[Start of Attachment]
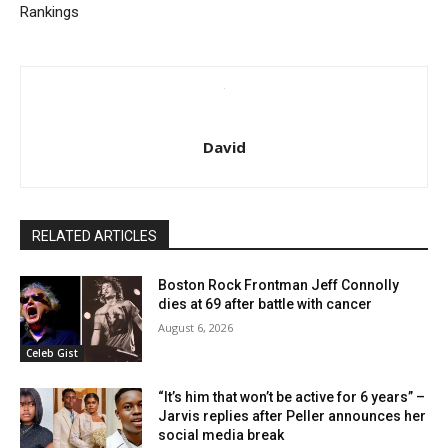
Rankings
David
RELATED ARTICLES
Boston Rock Frontman Jeff Connolly
dies at 69 after battle with cancer
August 6, 2026
Celeb Gist
“It’s him that won’t be active for 6 years” –
Jarvis replies after Peller announces her
social media break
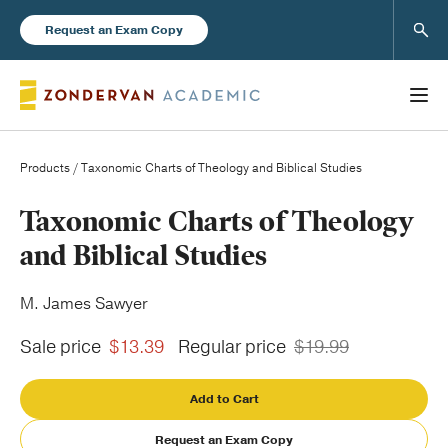
Sear
Request an Exam Copy
Products
/ Taxonomic Charts of Theology and Biblical Studies
Books
Taxonomic Charts of Theology
and Biblical Studies
New Products
M. James Sawyer
Instructor Resources
Sale price
$13.39
Regular price
$19.99
Add to Cart
Blog
Request an Exam Copy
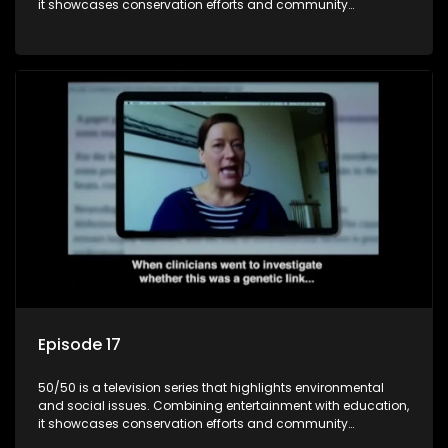
it showcases conservation efforts and community
initiatives, aiming to raise awareness and inspire action
through engaging and relatable content.
Episode 17
50/50 is a television series that highlights environmental
and social issues. Combining entertainment with education,
it showcases conservation efforts and community
initiatives, aiming to raise awareness and inspire action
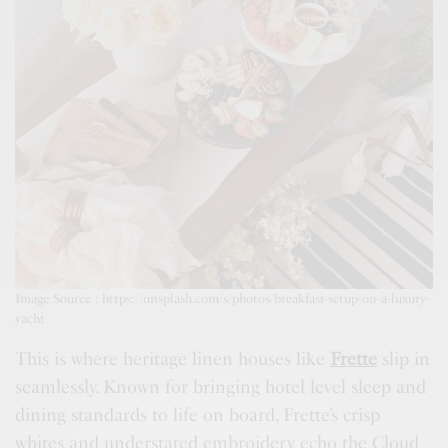
Image Source : https://unsplash.com/s/photos/breakfast-setup-on-a-luxury-
yacht
This is where heritage linen houses like
Frette
slip in
seamlessly. Known for bringing hotel level sleep and
dining standards to life on board, Frette’s crisp
whites and understated embroidery echo the Cloud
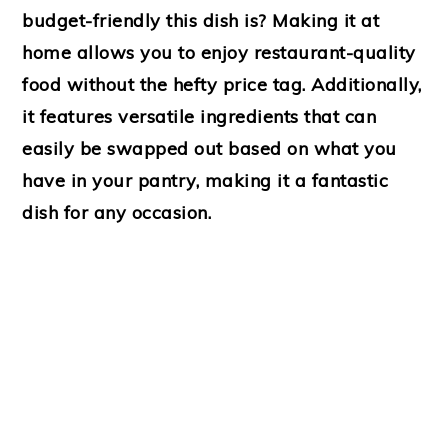
budget-friendly this dish is? Making it at
home allows you to enjoy restaurant-quality
food without the hefty price tag. Additionally,
it features versatile ingredients that can
easily be swapped out based on what you
have in your pantry, making it a fantastic
dish for any occasion.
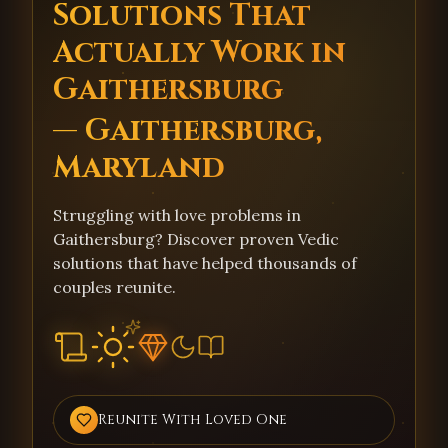
Solutions That
Actually Work in
Gaithersburg
— Gaithersburg,
Maryland
Struggling with love problems in
Gaithersburg? Discover proven Vedic
solutions that have helped thousands of
couples reunite.
Reunite With Loved One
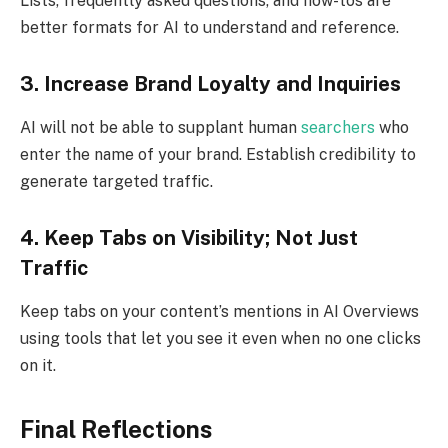
Lists, frequently asked questions, and how-tos are
better formats for AI to understand and reference.
3. Increase Brand Loyalty and Inquiries
AI will not be able to supplant human
searchers
who
enter the name of your brand. Establish credibility to
generate targeted traffic.
4. Keep Tabs on Visibility; Not Just
Traffic
Keep tabs on your content’s mentions in AI Overviews
using tools that let you see it even when no one clicks
on it.
Final Reflections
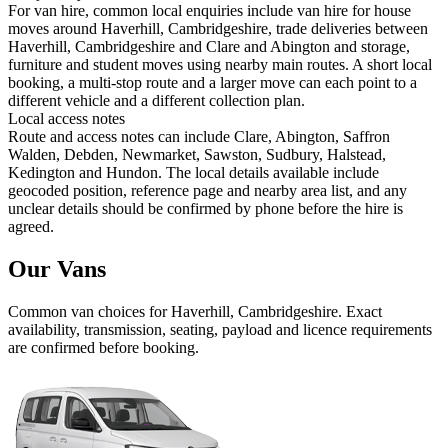
For van hire, common local enquiries include van hire for house
moves around Haverhill, Cambridgeshire, trade deliveries between
Haverhill, Cambridgeshire and Clare and Abington and storage,
furniture and student moves using nearby main routes. A short local
booking, a multi-stop route and a larger move can each point to a
different vehicle and a different collection plan.
Local access notes
Route and access notes can include Clare, Abington, Saffron
Walden, Debden, Newmarket, Sawston, Sudbury, Halstead,
Kedington and Hundon. The local details available include
geocoded position, reference page and nearby area list, and any
unclear details should be confirmed by phone before the hire is
agreed.
Our Vans
Common
van
choices for
Haverhill, Cambridgeshire
. Exact
availability, transmission, seating, payload and licence requirements
are confirmed before booking.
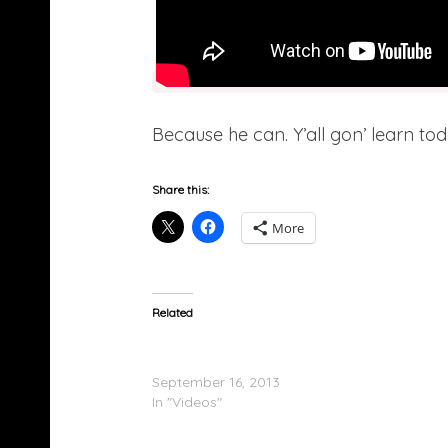
Because he can. Y’all gon’ learn t
Share this:
More
Related
Diddy, Meek Mill, 2 Chainz, Lil Kim & More At
Mayweather Fight After Party In Vegas
September 16, 2013
In "Videos"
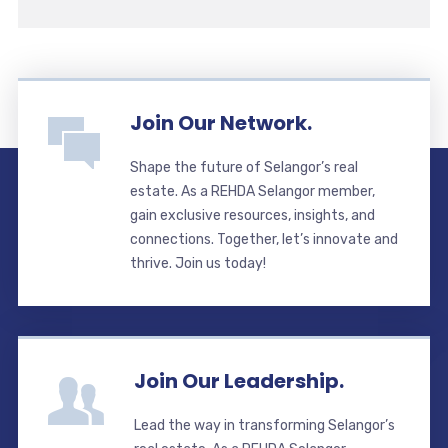
Join Our Network.
Shape the future of Selangor’s real
estate. As a REHDA Selangor member,
gain exclusive resources, insights, and
connections. Together, let’s innovate and
thrive. Join us today!
Join Our Leadership.
Lead the way in transforming Selangor’s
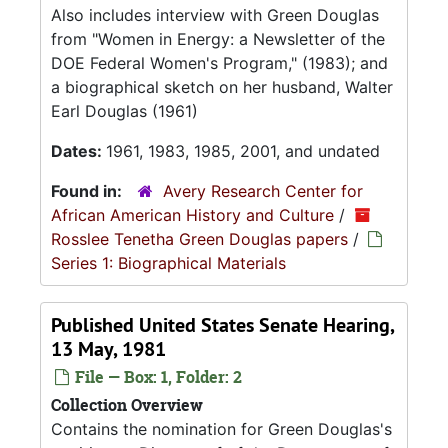
Also includes interview with Green Douglas
from "Women in Energy: a Newsletter of the
DOE Federal Women's Program," (1983); and
a biographical sketch on her husband, Walter
Earl Douglas (1961)
Dates:
1961, 1983, 1985, 2001, and undated
Found in:
Avery Research Center for
African American History and Culture
/
Rosslee Tenetha Green Douglas papers
/
Series 1: Biographical Materials
Published United States Senate Hearing,
13 May, 1981
File — Box: 1, Folder: 2
Collection Overview
Contains the nomination for Green Douglas's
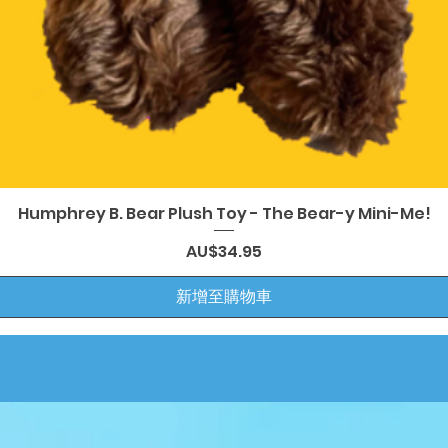
快速瀏覽
Humphrey B. Bear Plush Toy - The Bear-y Mini-Me!
價格
AU$34.95
新增至購物車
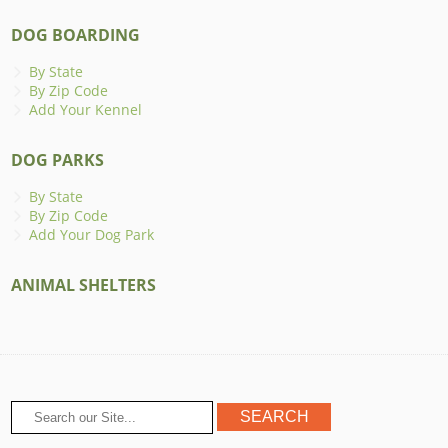
DOG BOARDING
By State
By Zip Code
Add Your Kennel
DOG PARKS
By State
By Zip Code
Add Your Dog Park
ANIMAL SHELTERS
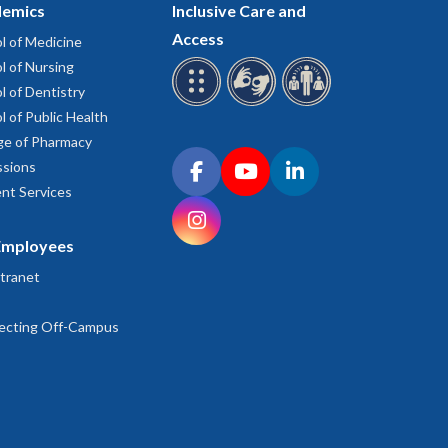
emics
Inclusive Care and
Access
l of Medicine
l of Nursing
l of Dentistry
l of Public Health
ge of Pharmacy
Connect with OHSU on social media
sions
Facebook
YouTube
LinkedIn
nt Services
Instagram
Employees
tranet
ecting Off-Campus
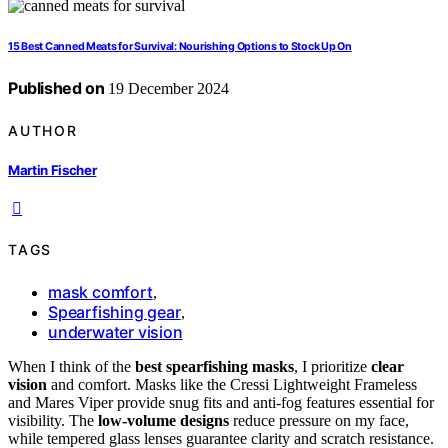
15 Best Canned Meats for Survival: Nourishing Options to Stock Up On
Published on
19 December 2024
AUTHOR
Martin Fischer
TAGS
mask comfort
,
Spearfishing gear
,
underwater vision
When I think of the
best spearfishing masks
, I prioritize
clear
vision
and comfort. Masks like the Cressi Lightweight Frameless
and Mares Viper provide snug fits and anti-fog features essential for
visibility. The
low-volume designs
reduce pressure on my face,
while tempered glass lenses guarantee clarity and scratch resistance.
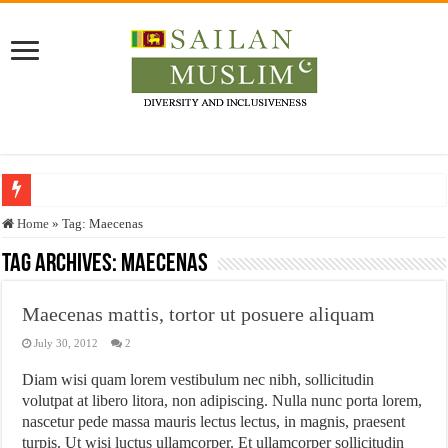
Who stopped the Quran translation?
Home
»
Tag:
Maecenas
Trick or Treat – a Muslim Guide to the Experts Industries, by Karima Hamdan
Tag Archives:
Maecenas
“Oddamavadi” – Reveals Sri Lankan Muslims’ plight amid pandemic
Maecenas mattis, tortor ut posuere aliquam
Justice for marginalized communities and women in post-conflict settings by Dr.
July 30, 2012
2
Exploitation Of Desperate Hajj Pilgrims By Some Deceitful Hajj Agents By MY
Diam wisi quam lorem vestibulum nec nibh, sollicitudin
volutpat at libero litora, non adipiscing. Nulla nunc porta lorem,
nascetur pede massa mauris lectus lectus, in magnis, praesent
turpis. Ut wisi luctus ullamcorper. Et ullamcorper sollicitudin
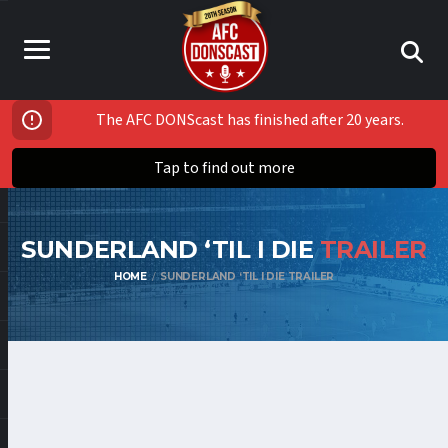
The AFC DONScast has finished after 20 years.
Tap to find out more
SUNDERLAND ‘TIL I DIE
TRAILER
HOME
SUNDERLAND ‘TIL I DIE TRAILER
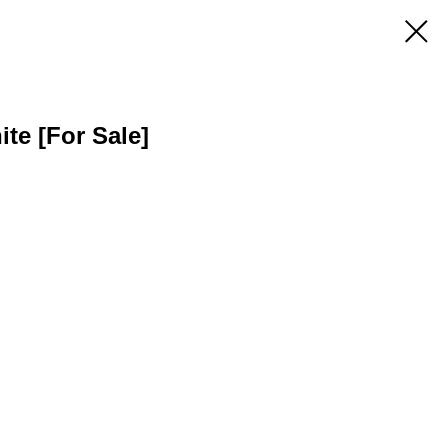
ite [For Sale]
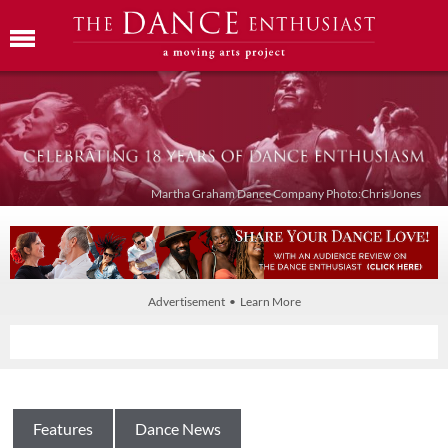
Martha Graham Dance Company Photo:Chris Jones
Advertisement • Learn More
Features
Dance News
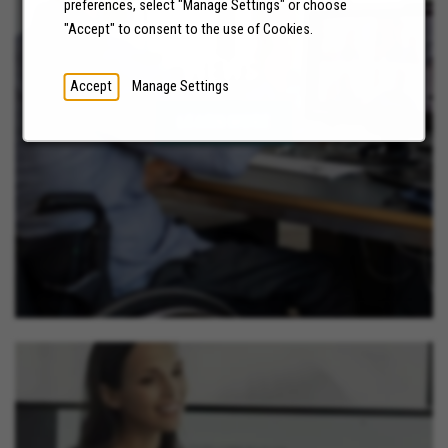
preferences, select "Manage Settings" or choose
"Accept" to consent to the use of Cookies.
NEWS
Accept
Manage Settings
LEARN MORE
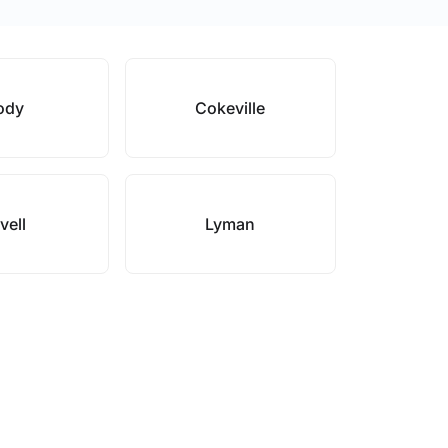
ody
Cokeville
vell
Lyman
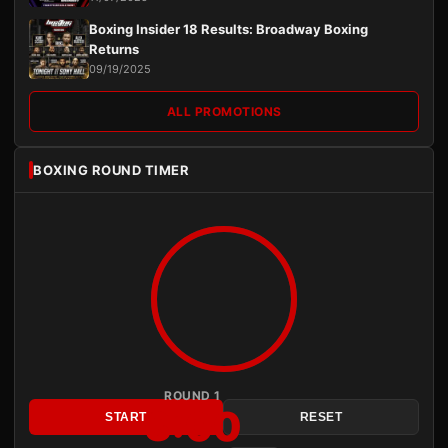
Boxing Insider 18 Results: Broadway Boxing
Returns
09/19/2025
ALL PROMOTIONS
BOXING ROUND TIMER
ROUND 1
3:00
START
RESET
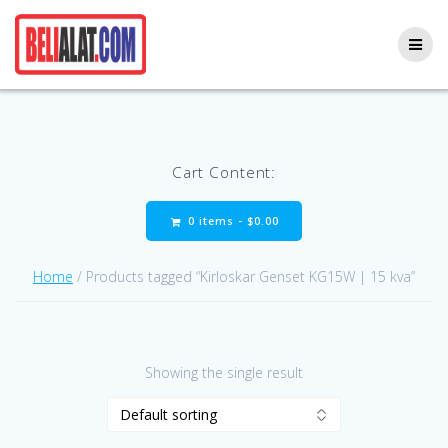
Skip
to
content
Cart Content:
0 items -
$
0.00
Home
/ Products tagged “Kirloskar Genset KG15W | 15 kva”
Showing the single result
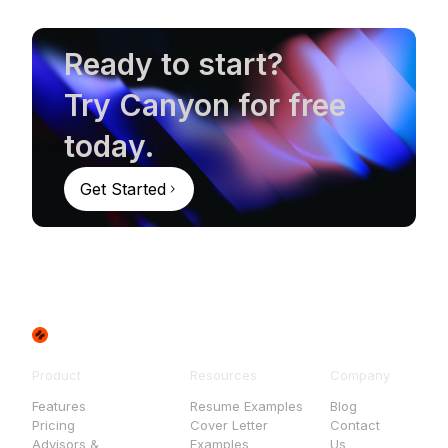
Ready to start?
Try Canyon for free
today.
Get Started
Product
Resources
Company
Features
Resume Examples
Blog
Pricing
Cover Letter
Contact
Advisors &
Examples
Us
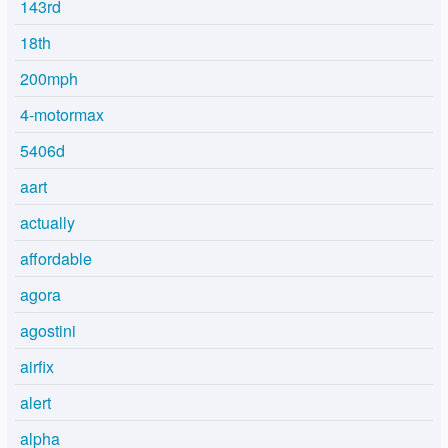
143rd
18th
200mph
4-motormax
5406d
aart
actually
affordable
agora
agostini
airfix
alert
alpha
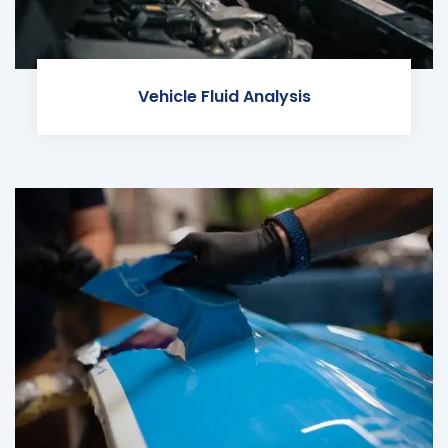
Vehicle Fluid Analysis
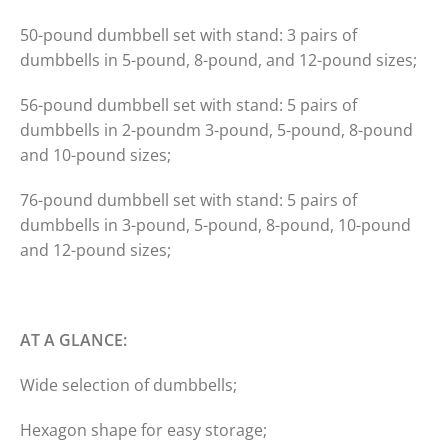
50-pound dumbbell set with stand: 3 pairs of
dumbbells in 5-pound, 8-pound, and 12-pound sizes;
56-pound dumbbell set with stand: 5 pairs of
dumbbells in 2-poundm 3-pound, 5-pound, 8-pound
and 10-pound sizes;
76-pound dumbbell set with stand: 5 pairs of
dumbbells in 3-pound, 5-pound, 8-pound, 10-pound
and 12-pound sizes;
AT A GLANCE:
Wide selection of dumbbells;
Hexagon shape for easy storage;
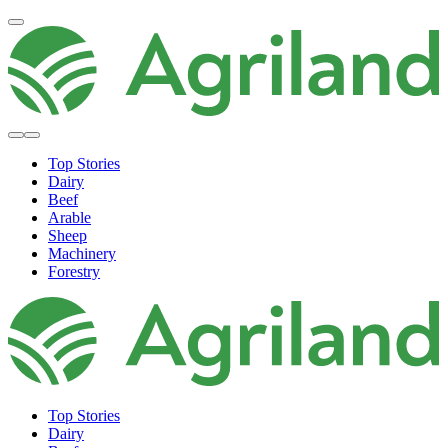
Top Stories
Dairy
Beef
Arable
Sheep
Machinery
Forestry
Top Stories
Dairy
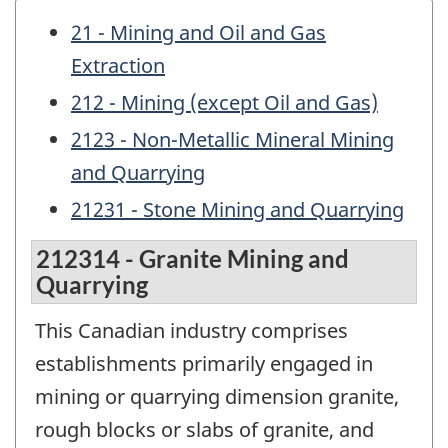
21 - Mining and Oil and Gas
Extraction
212 - Mining (except Oil and Gas)
2123 - Non-Metallic Mineral Mining
and Quarrying
21231 - Stone Mining and Quarrying
212314 - Granite Mining and
Quarrying
This Canadian industry comprises
establishments primarily engaged in
mining or quarrying dimension granite,
rough blocks or slabs of granite, and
[End of Attachment]
Taking the records above as a whole, work out how many of their lines hold the word "sizes". The reply should be that number alone.

## Answer box
3